## start Supplied material

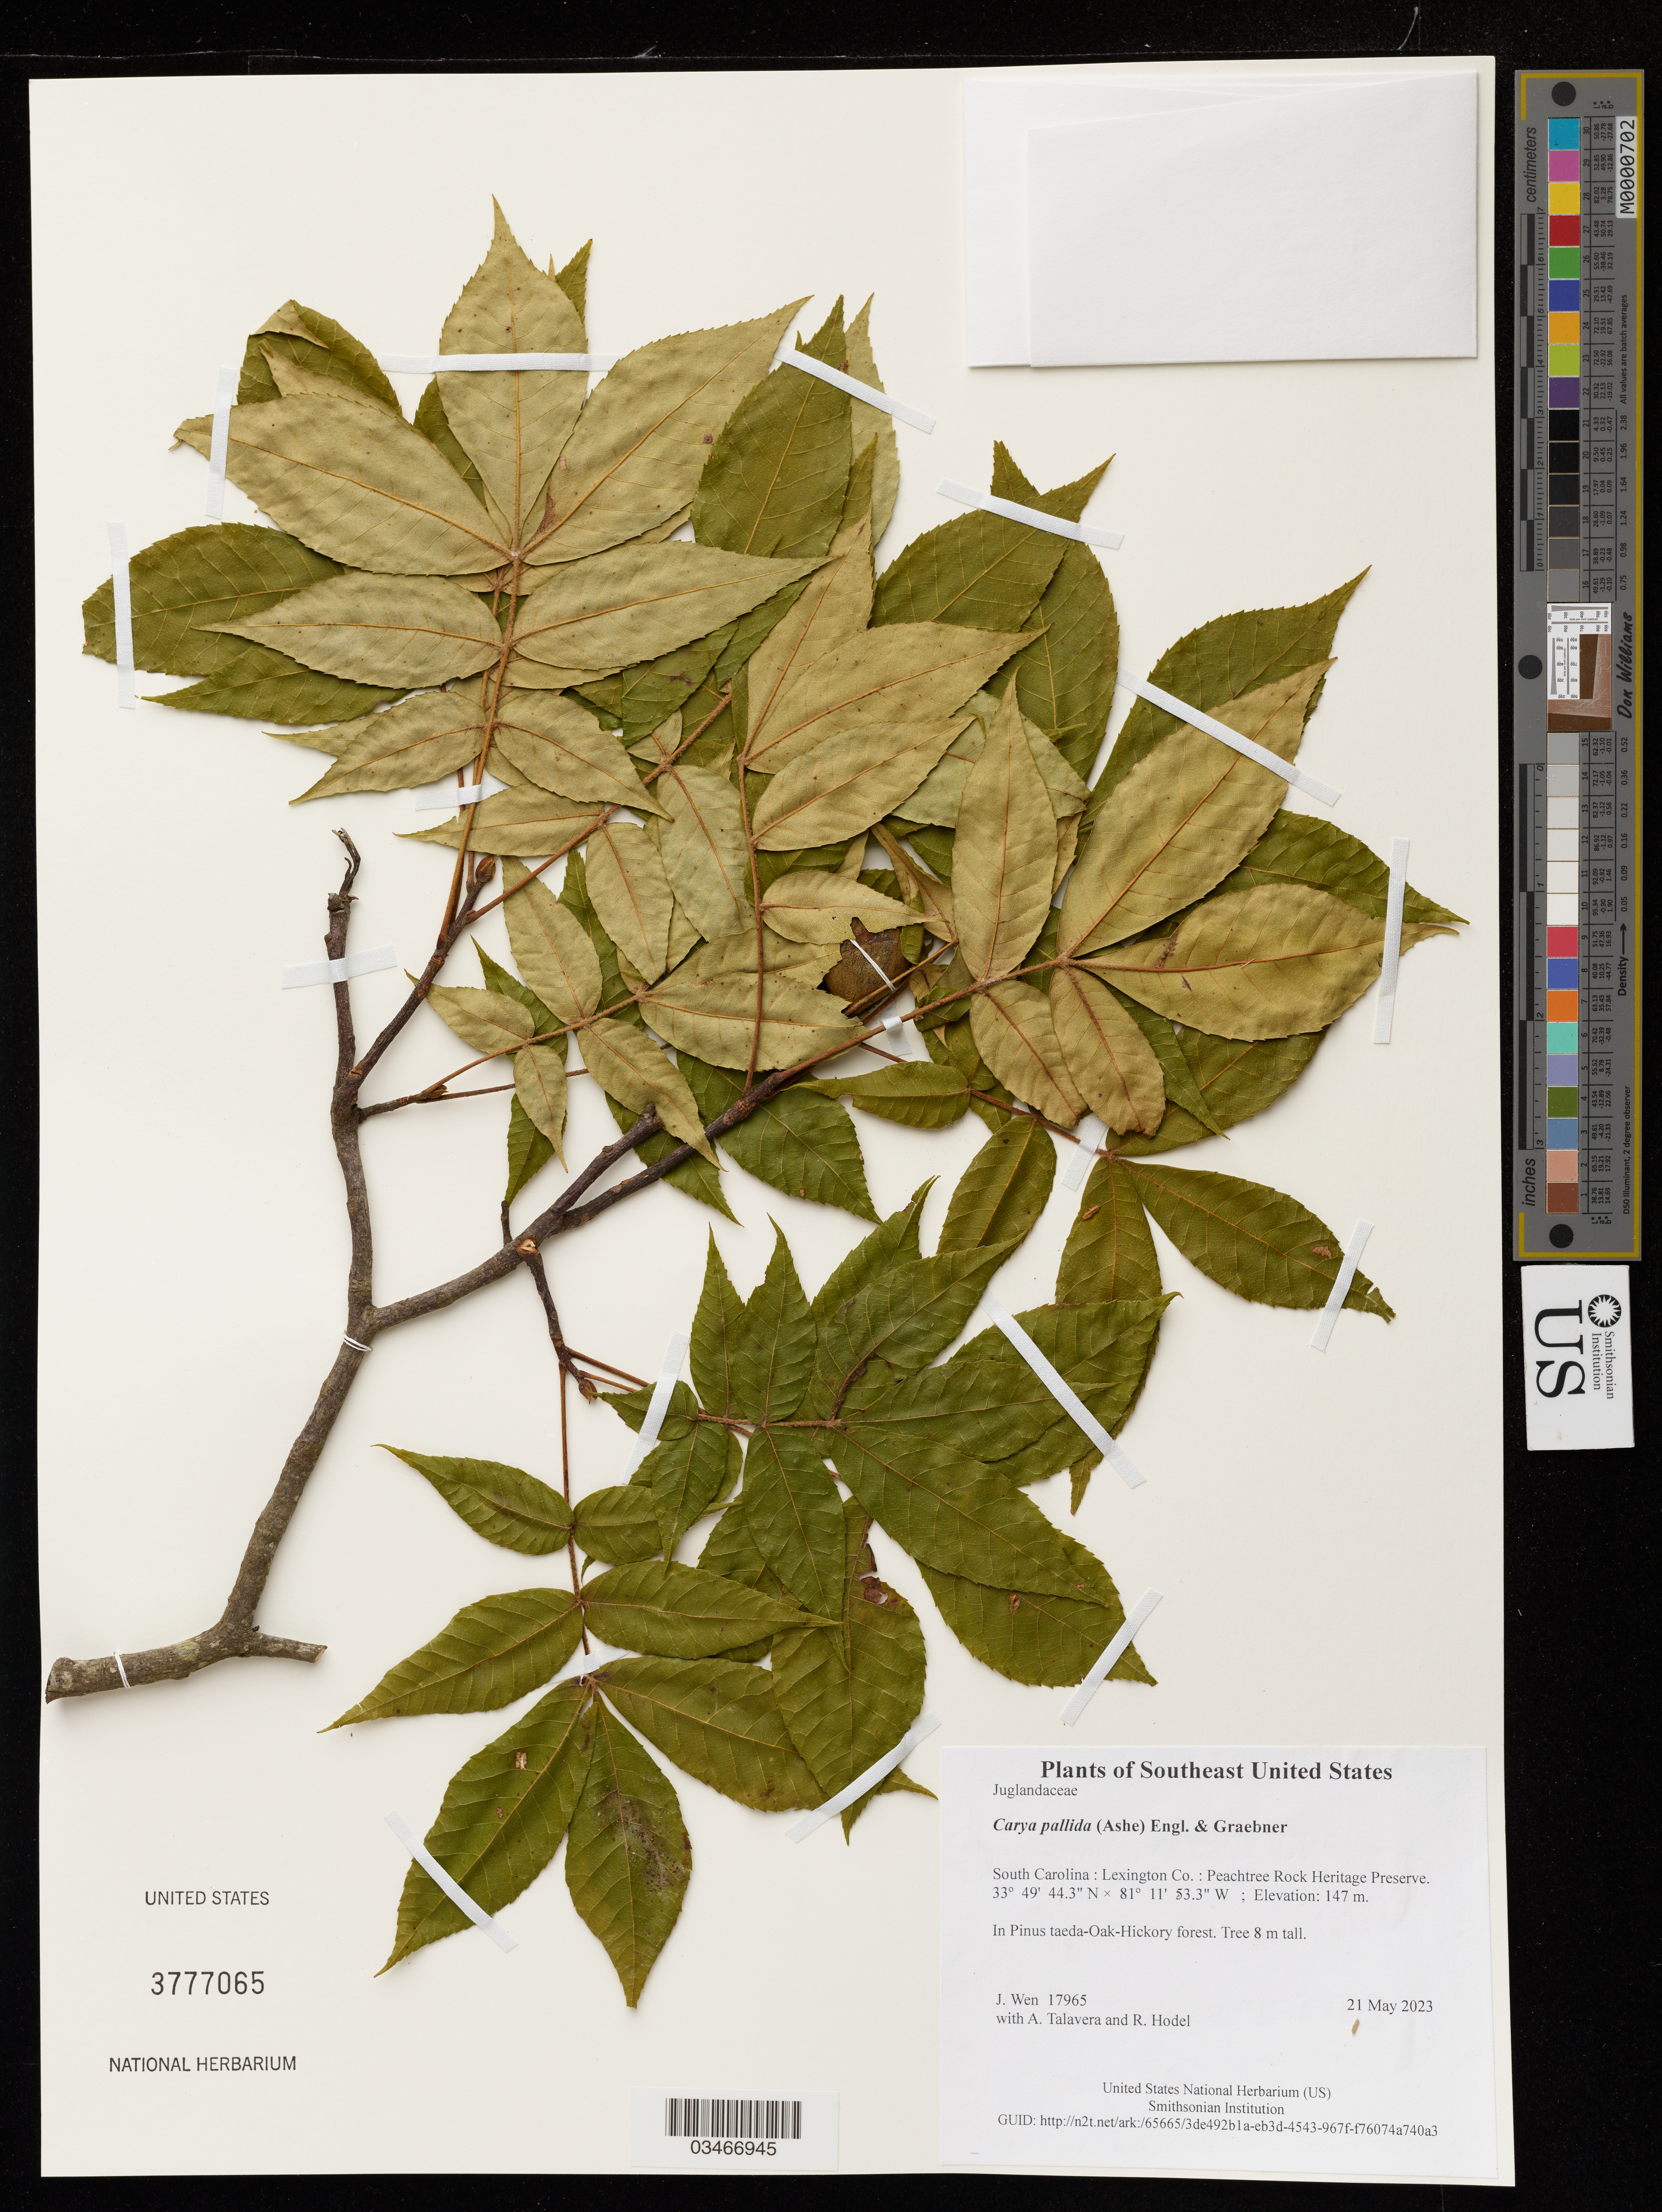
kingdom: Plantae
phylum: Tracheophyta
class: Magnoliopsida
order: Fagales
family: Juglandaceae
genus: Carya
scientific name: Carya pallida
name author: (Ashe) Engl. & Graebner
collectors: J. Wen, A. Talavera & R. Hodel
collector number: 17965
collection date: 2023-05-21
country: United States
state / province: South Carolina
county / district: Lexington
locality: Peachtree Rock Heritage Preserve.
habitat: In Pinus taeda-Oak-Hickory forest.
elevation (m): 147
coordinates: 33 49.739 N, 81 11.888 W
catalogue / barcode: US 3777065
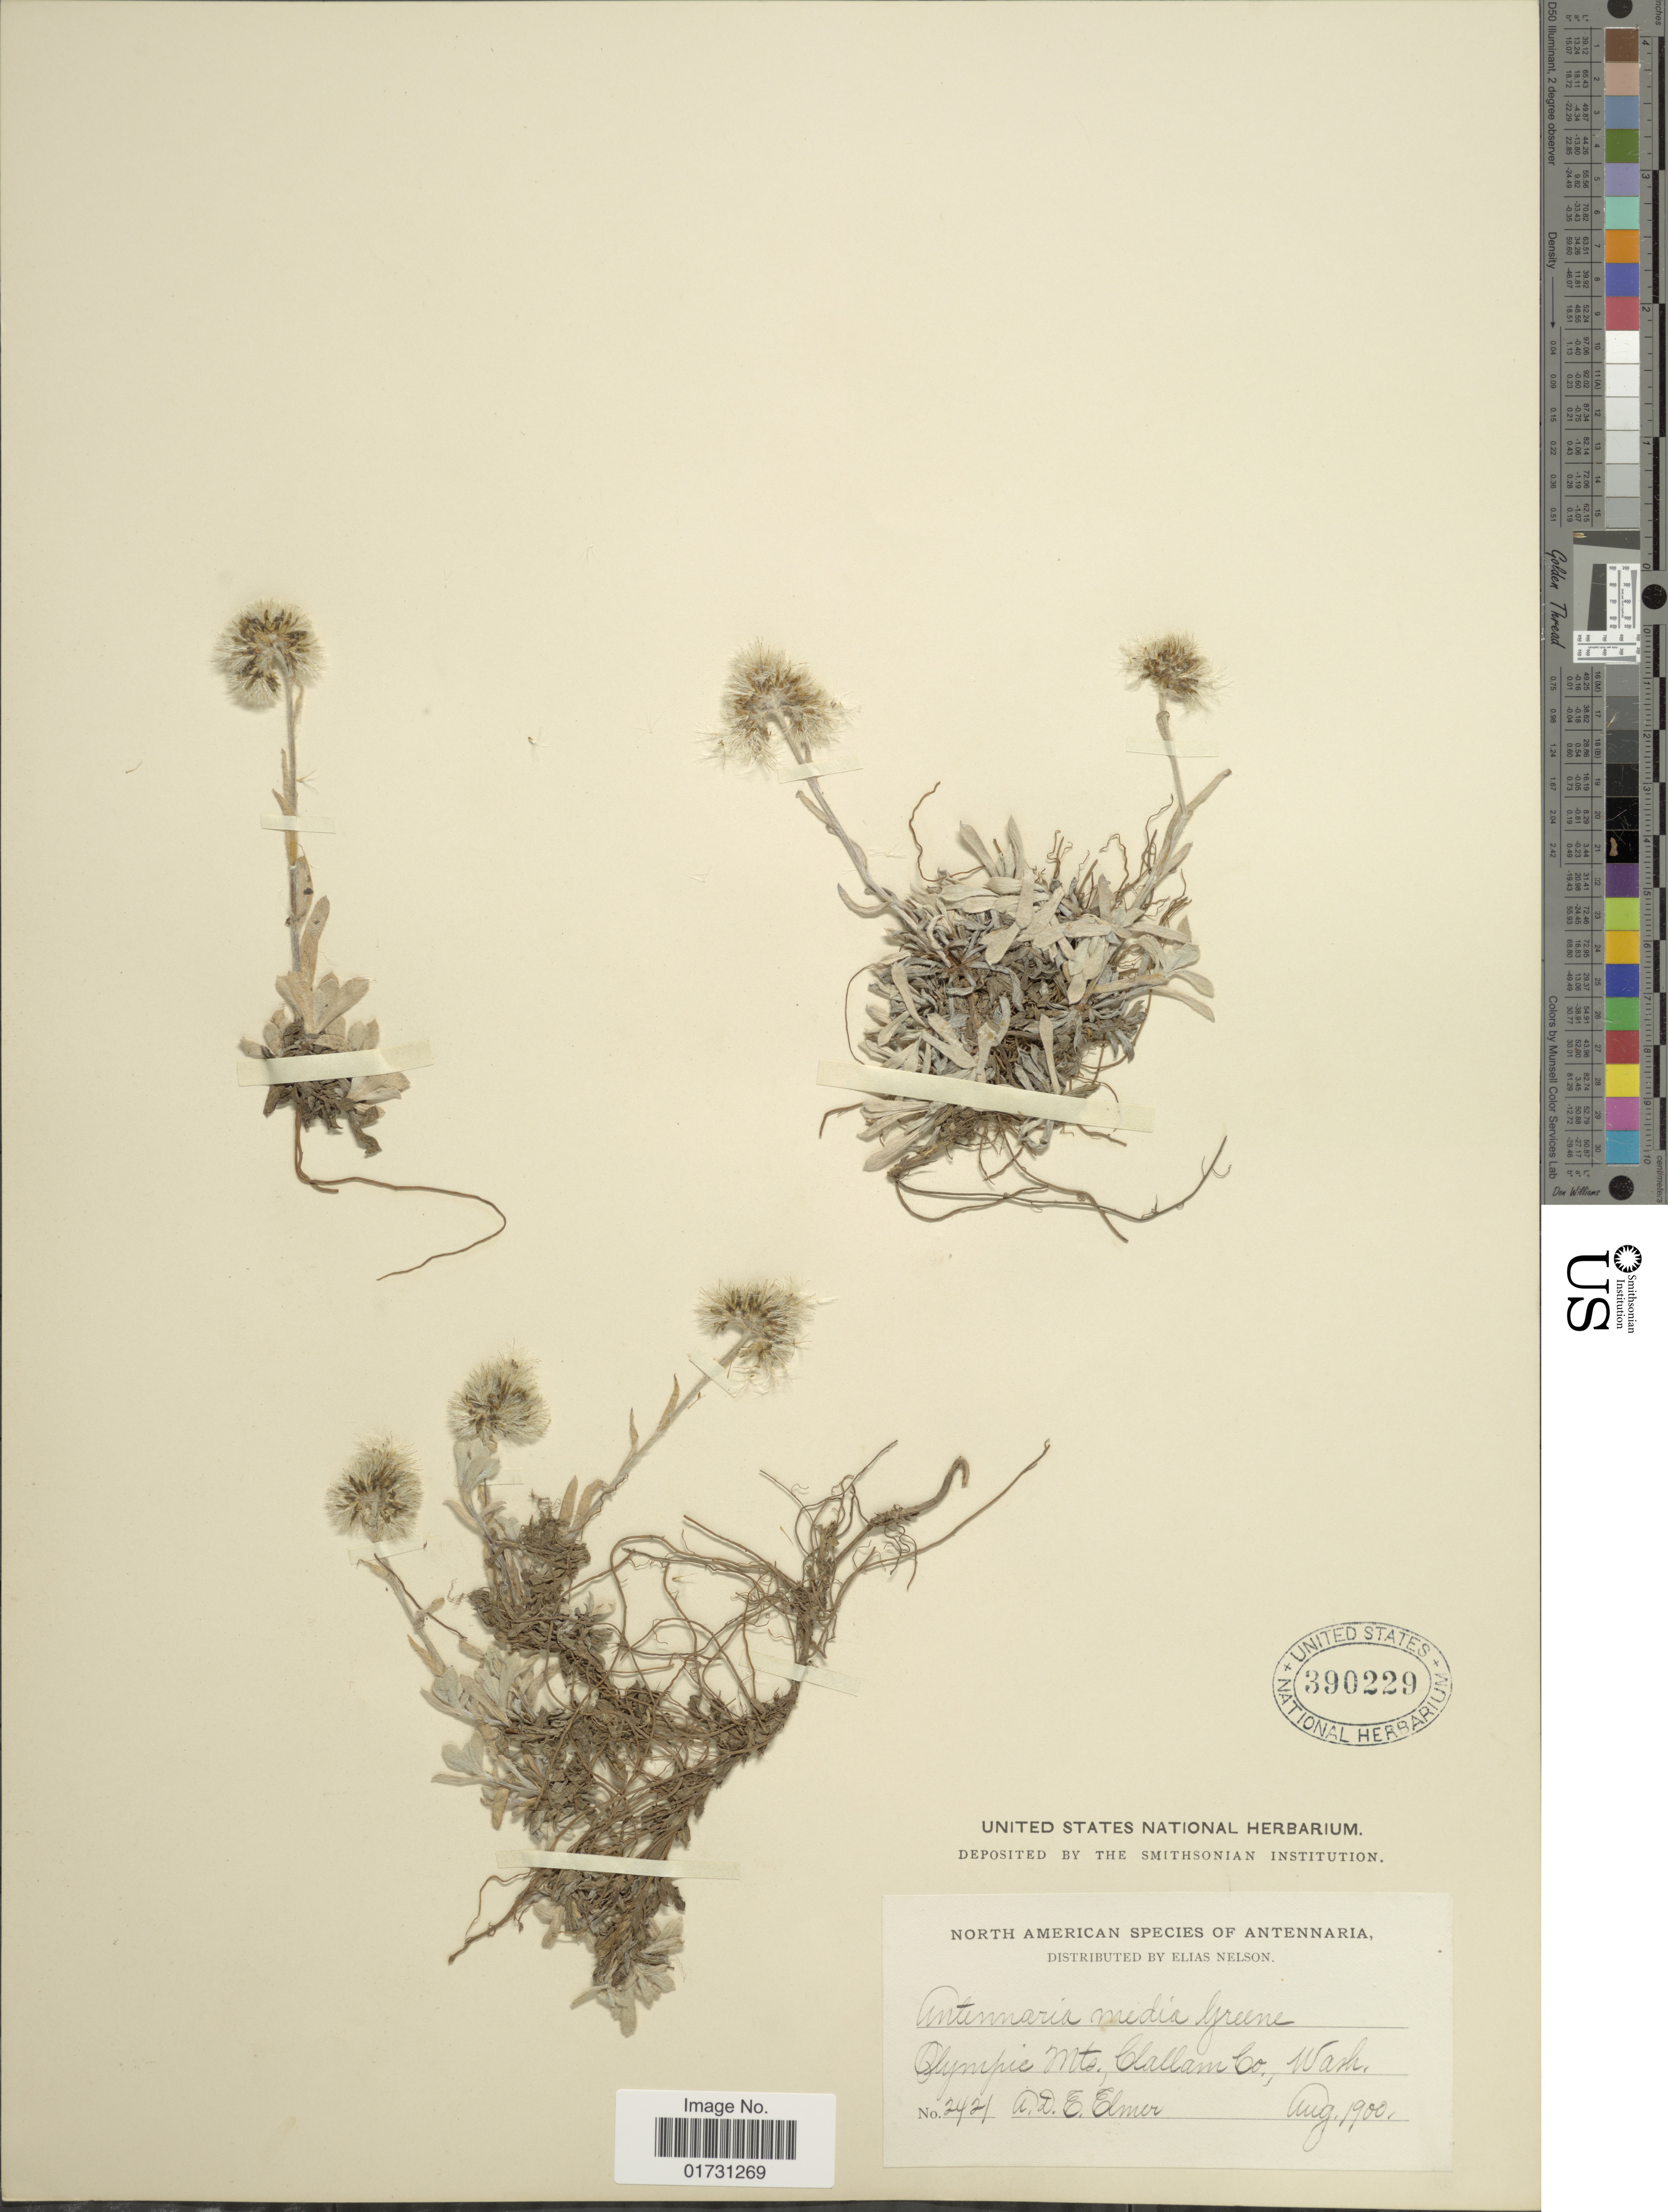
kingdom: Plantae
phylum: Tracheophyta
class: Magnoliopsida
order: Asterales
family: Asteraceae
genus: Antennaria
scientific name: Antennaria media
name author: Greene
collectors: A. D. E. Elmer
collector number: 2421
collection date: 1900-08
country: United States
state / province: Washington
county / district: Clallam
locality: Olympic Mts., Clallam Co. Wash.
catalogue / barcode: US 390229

## end Supplied material

Exercise
Copy out word for word the lines of the rows from the one holding "name author: Greene" through the end of the rows, both ends included.

Exercise solution
name author: Greene
collectors: A. D. E. Elmer
collector number: 2421
collection date: 1900-08
country: United States
state / province: Washington
county / district: Clallam
locality: Olympic Mts., Clallam Co. Wash.
catalogue / barcode: US 390229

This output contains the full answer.